> [What to produce]
Reproduce each line of the listing below verbatim, leaving out the pictures.

Annotations of page elements
## begin

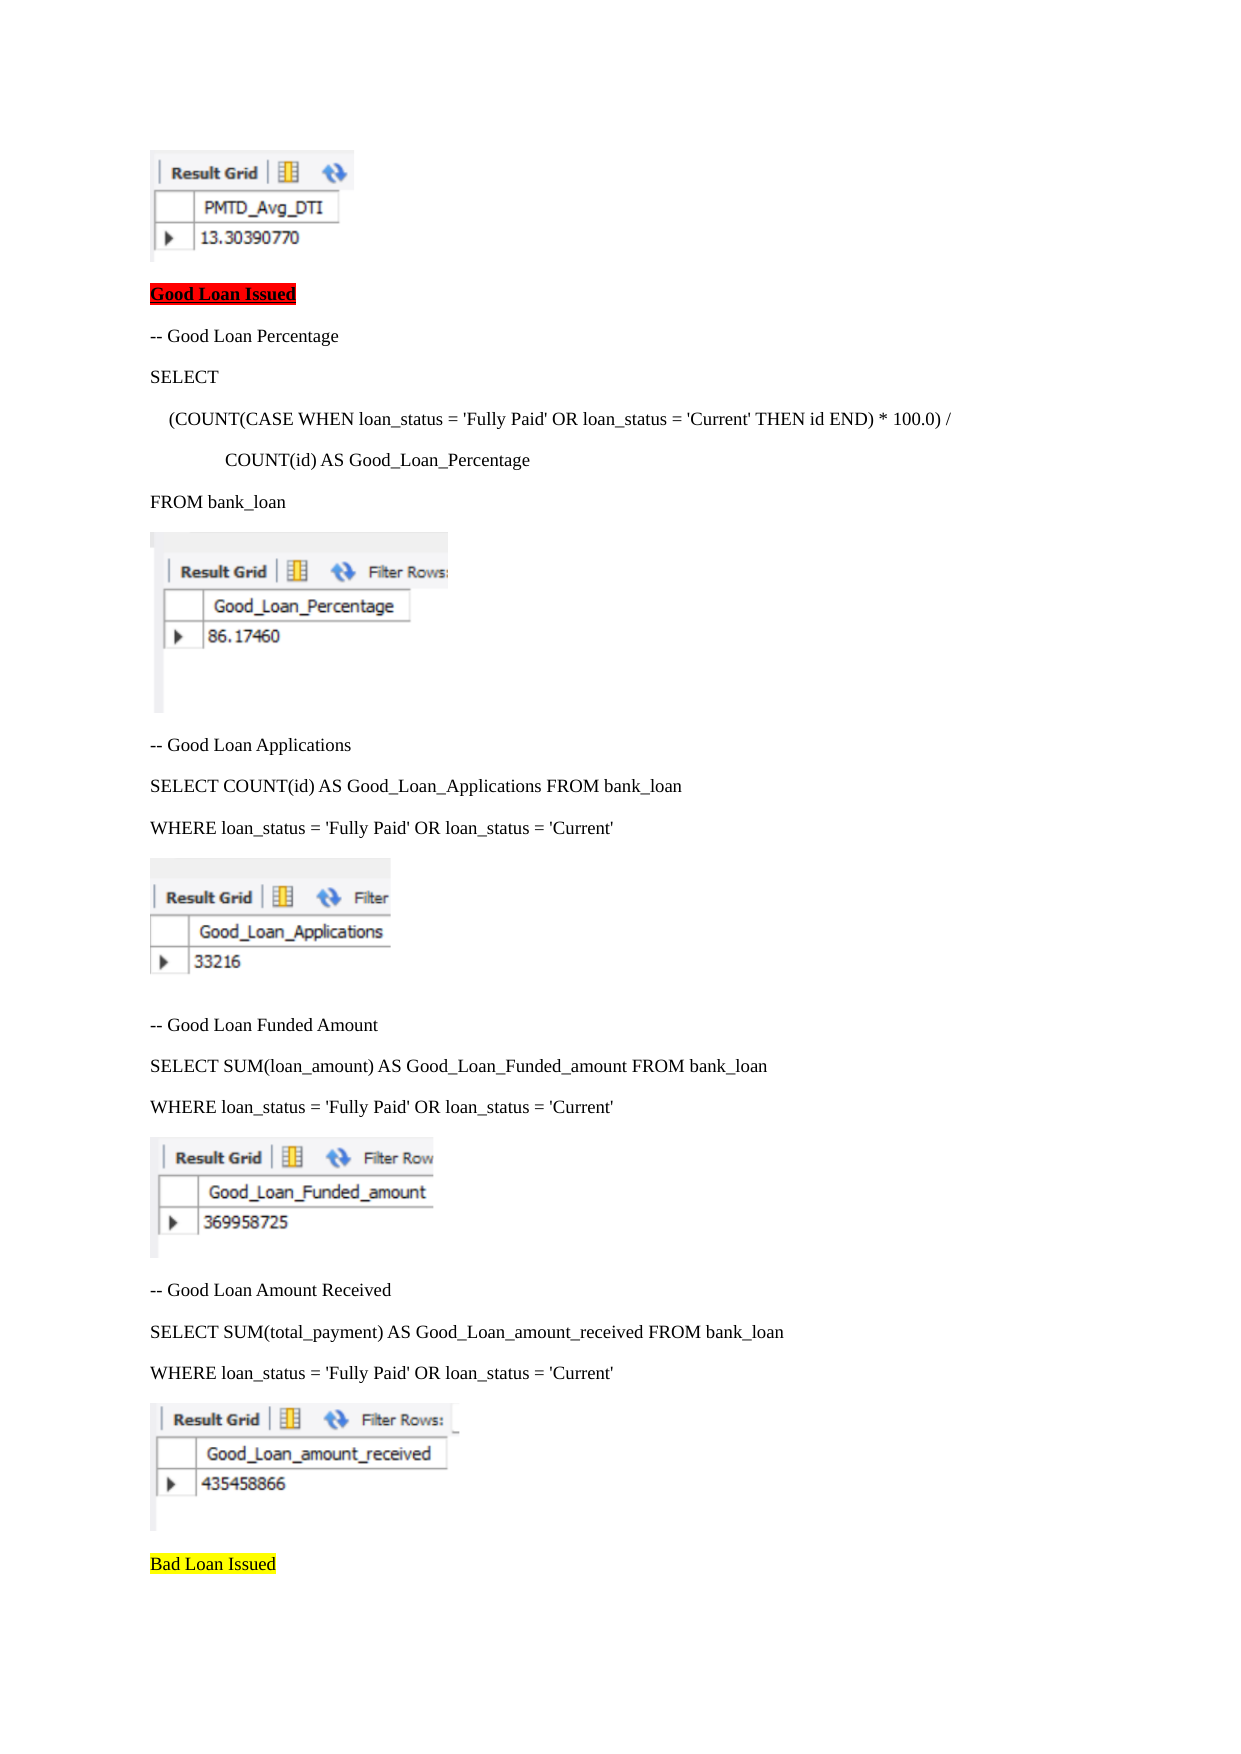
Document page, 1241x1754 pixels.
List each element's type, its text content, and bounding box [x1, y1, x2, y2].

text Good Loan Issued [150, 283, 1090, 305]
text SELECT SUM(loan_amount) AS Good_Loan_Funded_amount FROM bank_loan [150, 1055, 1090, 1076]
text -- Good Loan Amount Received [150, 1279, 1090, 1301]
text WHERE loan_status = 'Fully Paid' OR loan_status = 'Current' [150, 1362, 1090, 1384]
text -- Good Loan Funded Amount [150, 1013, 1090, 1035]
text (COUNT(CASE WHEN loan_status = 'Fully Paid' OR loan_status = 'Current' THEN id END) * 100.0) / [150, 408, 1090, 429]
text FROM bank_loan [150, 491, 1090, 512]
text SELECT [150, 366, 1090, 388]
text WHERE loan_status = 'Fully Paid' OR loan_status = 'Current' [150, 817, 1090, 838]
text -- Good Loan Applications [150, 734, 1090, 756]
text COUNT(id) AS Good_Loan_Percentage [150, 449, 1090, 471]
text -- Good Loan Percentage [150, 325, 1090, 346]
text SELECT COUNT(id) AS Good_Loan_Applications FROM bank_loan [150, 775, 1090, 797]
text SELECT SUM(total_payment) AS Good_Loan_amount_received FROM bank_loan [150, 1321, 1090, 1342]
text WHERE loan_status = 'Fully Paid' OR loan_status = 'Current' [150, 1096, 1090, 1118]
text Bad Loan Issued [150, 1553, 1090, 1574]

## end

> [Answer to this task]
Document page, 1241x1754 pixels.
List each element's type, its text content, and bounding box [x1, y1, x2, y2].

text Good Loan Issued [150, 283, 1090, 305]
text SELECT SUM(loan_amount) AS Good_Loan_Funded_amount FROM bank_loan [150, 1055, 1090, 1076]
text -- Good Loan Amount Received [150, 1279, 1090, 1301]
text WHERE loan_status = 'Fully Paid' OR loan_status = 'Current' [150, 1362, 1090, 1384]
text -- Good Loan Funded Amount [150, 1013, 1090, 1035]
text (COUNT(CASE WHEN loan_status = 'Fully Paid' OR loan_status = 'Current' THEN id END) * 100.0) / [150, 408, 1090, 429]
text FROM bank_loan [150, 491, 1090, 512]
text SELECT [150, 366, 1090, 388]
text WHERE loan_status = 'Fully Paid' OR loan_status = 'Current' [150, 817, 1090, 838]
text -- Good Loan Applications [150, 734, 1090, 756]
text COUNT(id) AS Good_Loan_Percentage [150, 449, 1090, 471]
text -- Good Loan Percentage [150, 325, 1090, 346]
text SELECT COUNT(id) AS Good_Loan_Applications FROM bank_loan [150, 775, 1090, 797]
text SELECT SUM(total_payment) AS Good_Loan_amount_received FROM bank_loan [150, 1321, 1090, 1342]
text WHERE loan_status = 'Fully Paid' OR loan_status = 'Current' [150, 1096, 1090, 1118]
text Bad Loan Issued [150, 1553, 1090, 1574]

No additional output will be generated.